Ship to all Hermes users (PR)

To appear in Hermes's official provider list, the memra/ directory is submitted to NousResearch/hermes-agent under plugins/memory/memra/:

  1. Fork NousResearch/hermes-agent.
  2. Copy memra/plugins/memory/memra/.
  3. Add an entry to website/docs/user-guide/features/memory-providers.md.
  4. Open a PR. (See docs/developer-guide/memory-provider-plugin.md for their contribution requirements — this plugin already follows that contract.)

PR note for maintainers: unlike the other providers this one ships self-contained (httpx only) rather than depending on a memra-sdk PyPI package, because the import name collides with an unrelated existing memra package. Happy to switch to the SDK once it's published under a non-colliding name.

Test

The unit tests stub out the host imports, so they run standalone — no Hermes checkout and no live Memra account required:

pip install pytest
pytest tests/

They cover tenant-id resolution, the memra_remember supersede paths, and the migrate_tenant cascade handling.

Troubleshooting

Local mode: memory does nothing / every call fails. The memra-local server isn't running. It's a separate process — start it with memra serve --port 8765 and confirm curl http://127.0.0.1:8765/health returns healthy. After a reboot you must start it again. See Run fully local.

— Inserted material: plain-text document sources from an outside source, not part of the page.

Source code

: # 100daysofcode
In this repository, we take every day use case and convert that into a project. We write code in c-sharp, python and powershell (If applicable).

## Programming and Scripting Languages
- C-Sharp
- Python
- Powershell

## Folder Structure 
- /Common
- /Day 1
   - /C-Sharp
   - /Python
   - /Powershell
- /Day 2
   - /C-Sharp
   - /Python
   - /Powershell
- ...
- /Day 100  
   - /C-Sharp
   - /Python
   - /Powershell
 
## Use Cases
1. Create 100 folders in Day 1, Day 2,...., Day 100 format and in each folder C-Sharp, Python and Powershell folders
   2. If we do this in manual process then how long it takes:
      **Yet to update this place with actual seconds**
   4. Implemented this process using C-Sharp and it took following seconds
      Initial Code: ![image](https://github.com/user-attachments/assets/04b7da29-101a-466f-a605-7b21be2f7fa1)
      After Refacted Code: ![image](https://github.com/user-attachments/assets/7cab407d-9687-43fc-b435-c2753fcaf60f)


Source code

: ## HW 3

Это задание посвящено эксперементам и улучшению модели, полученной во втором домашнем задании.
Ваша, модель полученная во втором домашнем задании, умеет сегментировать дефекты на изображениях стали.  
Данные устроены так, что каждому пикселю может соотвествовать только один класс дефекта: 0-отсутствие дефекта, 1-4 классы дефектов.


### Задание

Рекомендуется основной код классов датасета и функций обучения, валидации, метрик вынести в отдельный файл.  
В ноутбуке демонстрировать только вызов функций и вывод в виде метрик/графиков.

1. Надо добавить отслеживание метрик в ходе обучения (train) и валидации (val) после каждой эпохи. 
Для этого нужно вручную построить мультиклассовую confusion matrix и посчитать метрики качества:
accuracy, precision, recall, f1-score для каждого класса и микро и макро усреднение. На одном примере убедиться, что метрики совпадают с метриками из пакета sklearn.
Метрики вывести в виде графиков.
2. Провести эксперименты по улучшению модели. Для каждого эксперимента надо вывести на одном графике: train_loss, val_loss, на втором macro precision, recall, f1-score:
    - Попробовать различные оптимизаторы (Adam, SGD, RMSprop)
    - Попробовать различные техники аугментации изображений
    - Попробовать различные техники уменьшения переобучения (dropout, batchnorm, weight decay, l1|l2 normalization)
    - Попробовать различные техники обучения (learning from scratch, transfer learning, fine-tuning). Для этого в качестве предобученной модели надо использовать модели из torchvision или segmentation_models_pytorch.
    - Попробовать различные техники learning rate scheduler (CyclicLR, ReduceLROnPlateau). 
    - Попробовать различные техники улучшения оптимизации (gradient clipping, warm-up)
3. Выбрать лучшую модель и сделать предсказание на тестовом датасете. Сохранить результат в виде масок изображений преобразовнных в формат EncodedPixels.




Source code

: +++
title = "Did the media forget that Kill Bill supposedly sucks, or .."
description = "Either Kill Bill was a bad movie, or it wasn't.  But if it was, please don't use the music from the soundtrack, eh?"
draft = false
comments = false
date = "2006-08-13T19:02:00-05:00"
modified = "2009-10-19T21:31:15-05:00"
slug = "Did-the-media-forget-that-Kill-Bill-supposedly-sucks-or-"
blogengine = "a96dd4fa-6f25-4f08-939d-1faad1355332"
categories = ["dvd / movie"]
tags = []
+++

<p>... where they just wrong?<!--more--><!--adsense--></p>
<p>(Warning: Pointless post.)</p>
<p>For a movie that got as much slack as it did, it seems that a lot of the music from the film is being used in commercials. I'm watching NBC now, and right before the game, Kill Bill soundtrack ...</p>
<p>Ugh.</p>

Local mode seems to hit the cloud anyway. A leftover MEMRA_BASE_URL or MEMRA_API_KEY in ~/.hermes/.env overrides mode: local. Clear them. The init line in ~/.hermes/logs/agent.log shows the resolved mode= and base_url=.

Very long memories occasionally fail to store with some local models. This is a host-side (Hermes) limitation, not a Memra one. Some local models (e.g. certain OpenRouter local models) emit slightly-malformed JSON when a tool call carries a large argument; Hermes' tool-call sanitizer may drop the argument before it reaches Memra. Memra itself accepts content up to 10,000 characters of any shape. Workarounds: use a well-behaved model (Claude, GPT, most hosted models), or split very large memories into smaller writes. Tracked in #4.